Engineering Issues in Information Spreading over Complex Networks
Speaker: Wallace Tang
Abstract
The investigation of social spreading phenomena has a long tradition in sociology and economics. Since seventies, the effects of the network of contacts in the spreading process have been postulated, and recently, with the development of the theory of complex networks, these effects are gradually unraveled. The complex network theory has paved the way for explaining the spreading processes such as virus propagation in social and computer networks, the diffusion of innovations, the occurrence of information cascades in social and economic systems, information diffusion in a society, and so on. In this talk, information spreading will be considered from the engineering perspective.
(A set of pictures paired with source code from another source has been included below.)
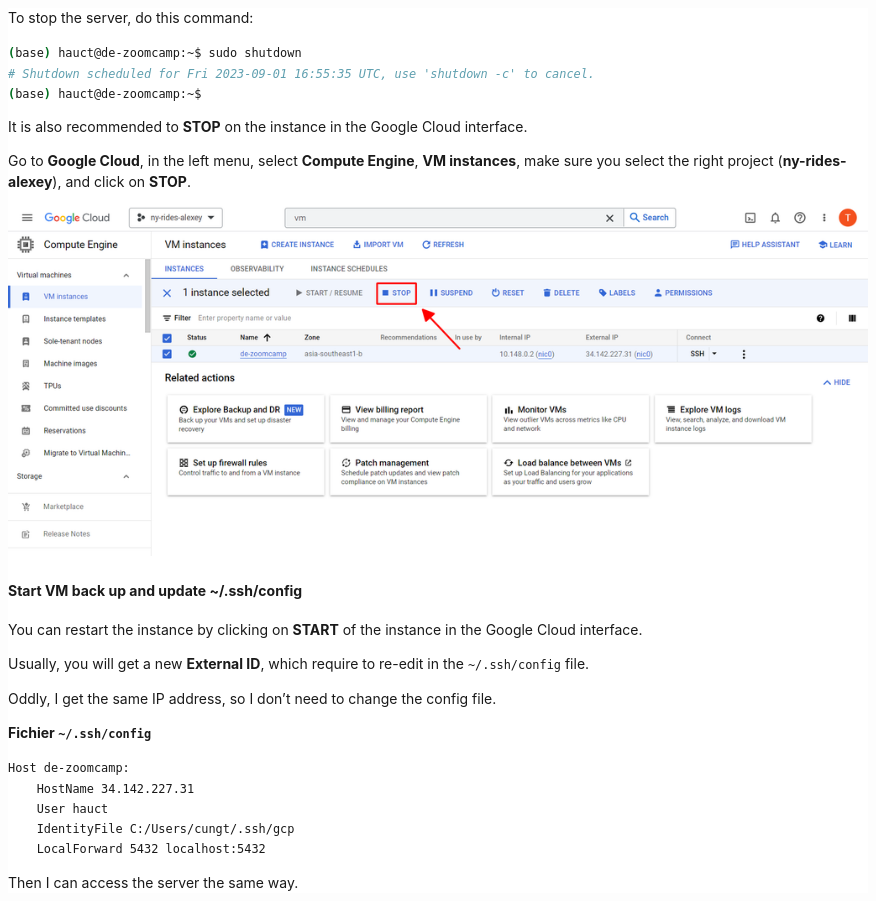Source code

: To stop the server, do this command:

``` bash
(base) hauct@de-zoomcamp:~$ sudo shutdown
# Shutdown scheduled for Fri 2023-09-01 16:55:35 UTC, use 'shutdown -c' to cancel.
(base) hauct@de-zoomcamp:~$
```

It is also recommended to **STOP** on the instance in the Google Cloud interface.

Go to **Google Cloud**, in the left menu, select **Compute Engine**, **VM instances**, make sure you select the right project (**ny-rides-alexey**), and click on **STOP**.

![p32](images/vm_instance_shutdown.png)

#### Start VM back up and update \~/.ssh/config

You can restart the instance by clicking on **START** of the instance in the Google Cloud interface.

Usually, you will get a new **External ID**, which require to re-edit in the `~/.ssh/config` file.

Oddly, I get the same IP address, so I don’t need to change the config file.

<div class="formalpara-title">

**Fichier `~/.ssh/config`**

</div>

``` bash
Host de-zoomcamp:
    HostName 34.142.227.31
    User hauct
    IdentityFile C:/Users/cungt/.ssh/gcp
    LocalForward 5432 localhost:5432
```

Then I can access the server the same way.
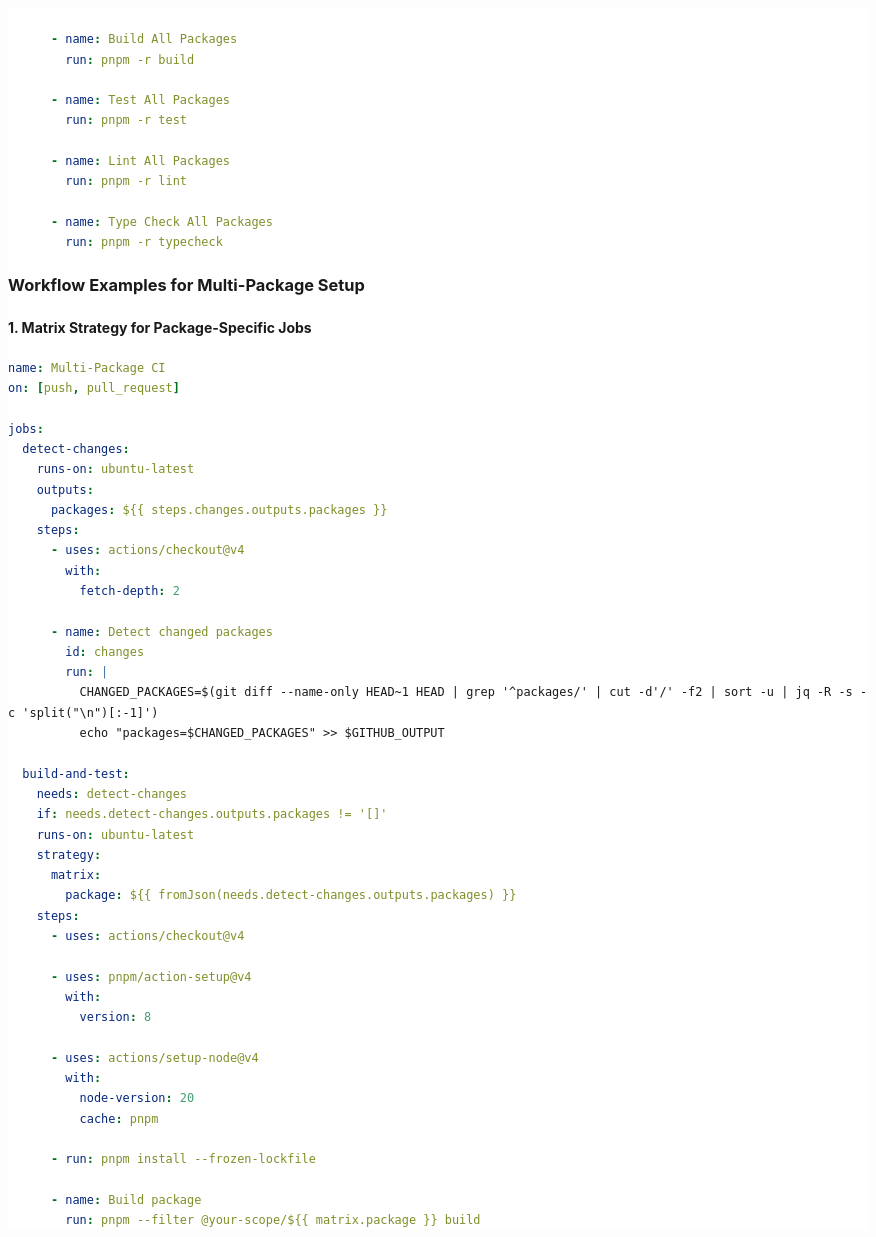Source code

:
```yaml

      - name: Build All Packages
        run: pnpm -r build

      - name: Test All Packages
        run: pnpm -r test

      - name: Lint All Packages
        run: pnpm -r lint

      - name: Type Check All Packages
        run: pnpm -r typecheck
```

### Workflow Examples for Multi-Package Setup

#### 1. Matrix Strategy for Package-Specific Jobs

```yaml
name: Multi-Package CI
on: [push, pull_request]

jobs:
  detect-changes:
    runs-on: ubuntu-latest
    outputs:
      packages: ${{ steps.changes.outputs.packages }}
    steps:
      - uses: actions/checkout@v4
        with:
          fetch-depth: 2

      - name: Detect changed packages
        id: changes
        run: |
          CHANGED_PACKAGES=$(git diff --name-only HEAD~1 HEAD | grep '^packages/' | cut -d'/' -f2 | sort -u | jq -R -s -c 'split("\n")[:-1]')
          echo "packages=$CHANGED_PACKAGES" >> $GITHUB_OUTPUT

  build-and-test:
    needs: detect-changes
    if: needs.detect-changes.outputs.packages != '[]'
    runs-on: ubuntu-latest
    strategy:
      matrix:
        package: ${{ fromJson(needs.detect-changes.outputs.packages) }}
    steps:
      - uses: actions/checkout@v4

      - uses: pnpm/action-setup@v4
        with:
          version: 8

      - uses: actions/setup-node@v4
        with:
          node-version: 20
          cache: pnpm

      - run: pnpm install --frozen-lockfile

      - name: Build package
        run: pnpm --filter @your-scope/${{ matrix.package }} build

```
Some major engineering issues in related to information spreading, including modeling, application, control and optimization, will be described and some of our recent developments in this research direction will be presented.
Biography
Wallace Tang received his PhD degree from the City University of Hong Kong in 1996, and is currently an associate professor in the Department of Electronic Engineering at the same university. He has published over 90 journal publications and five book chapters, and co-authored two books, focusing on evolutionary algorithms, nonlinear systems and circuits, complex networks (with an h-index of 22 based on Scopus). He was an associate editor of IEEE Transactions on Circuits and Systems Part II in 2004-05 and is now an associate editor of Dynamics of Continuous, Discrete & Impulsive Systems, Series B; a guest associate editor for International Journal of Bifurcation and Chaos. He was also a distinguished lecturer in the IEEE Circuits and Systems Society in 2007-08.